Leon Hall had recently been released from the Salt Lake County Jail after serving time for violating terms of a previous jail release, according to Utah state court records. A warrant was issued for his arrest on Jan. 27 for failing to appear in court on a charge of criminal mischief.
In 2014, Hall was convicted of interfering with an arresting officer, a class B misdemeanor. In 2013, he pleaded guilty to DUI and no contest with failing to remain at the scene of an accident involving an injury. A Breathalyzer test administered during his arrest showed Hall's blood-alcohol level was more than twice the legal limit.
Hall also pleaded guilty to public intoxication in 2011, according to court records. It was a few weeks later that Hall was in the news after allegedly being assaulted by a group of men shouting what he said were gay slurs at him as he walked home from Club Sound, 579 W. 200 South. The group punched him and kicked his head into a curb, resulting in serious injuries that required jaw surgery, he said.
Hall's brother stated on Facebook that his brother had not been the same since that assault.

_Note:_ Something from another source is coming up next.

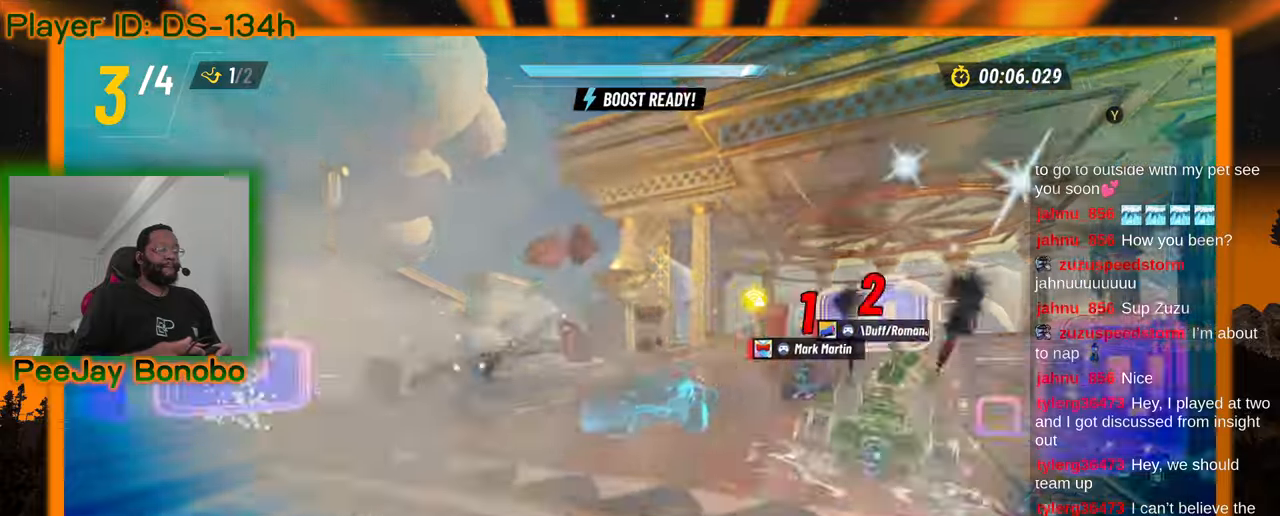
{"dt_ms": 500, "buttons": [], "left_stick": "right", "events": []}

"Leon has never been even remotely the same after being severely gay bashed a few years back. For those of you who personally know him, I'm sure you're aware that he has serious brain damage after that brutal beating and has been diagnosed with schizophrenia. He needs mental help, not jail time. Please, if you can spare five minutes of your day, call the Salt Lake City Police Department and let them know this. He is not in the right state of mind and should be treated as such."
Michael Aaron, the publisher of Q-Salt Lake who posted the video on its YouTube channel, knows Leon Hall and said it wasn't unusual for him to come to his house at all hours of the night. He said he was unsure if Hall suffers from a mental illness or is still reeling from the effects of the so-called "curb-check" attack in 2011, or if Hall may have been under the influence of something Tuesday night.